Testing is often seen as a surrogate for quality and if you ask a developer what he is doing about quality, “testing” is often the answer. But testing is not about quality. Quality has to be built in, not bolted on, and as such, quality is a developer task. Period. This brings us to fatal flaw number 1: Testers have become a crutch for developers. The less we make them think about testing and the easier we make testing, the less testing they will do.[…]
When testing becomes a service that enables developers to not think about it, then they will not think about it. Testing should involve some pain. It should involve some concern on the part of developers. To the extent that we have made testing too easy, we have made developers too lazy. The fact that testing is a separate organization at Google exacerbates this problem. Quality is not only someone else’s problem; it is another organization’s problem. Like my lawn service, the responsible party is easy to identify and easy to blame when something goes wrong.

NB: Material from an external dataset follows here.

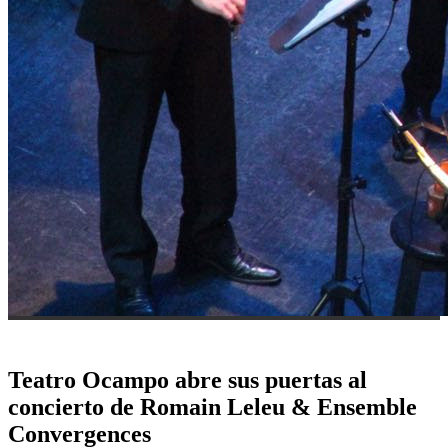
Teatro Ocampo abre sus puertas al
concierto de Romain Leleu & Ensemble
Convergences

The second fatal flaw is also related to developers and testers separated by organizational boundaries. Testers identify with their role and not their product. Whenever the focus is not on the product, the product suffers. After all, the ultimate purpose of software development is to build a product, not to code a product, not to test a product, not to document a product. Every role an engineer performs is in service to the overall product. The role is secondary. […]
The third fatal flaw is that testers often worship test artifacts over the software itself. The value of testing is in the activity, not the artifacts. Every artifact generated by testers is secondary to the source code. Test cases are less important; the test plan is less important. Bug reports are less important. The activities are what go into making these artifacts that actually provide value. Unfortunately, in the celebration of these artifacts (such as counting the number of bug reports submitted by a test engineer [TE] during an annual review), we forget about the software. All testing artifacts have value to the extent that they impact the source code and therefore, the product.[…]
The last fatal flaw is perhaps the most insightful. How often are products released only for users to find problems that escaped even the more voracious testing process? The answer: almost always. None of us have ever been associated with a product launch that didn’t suffer field issues the test team failed to identify (at Google or elsewhere). In fact, many of the best bugs in Google+, the product all three of us are working on at the time of this writing, were found by dogfooders – other Googlers outside the Google+ team trying to use the product. We were acting like users; the dogfooders were actual users! It doesn’t matter who does the testing, only that the testing gets done.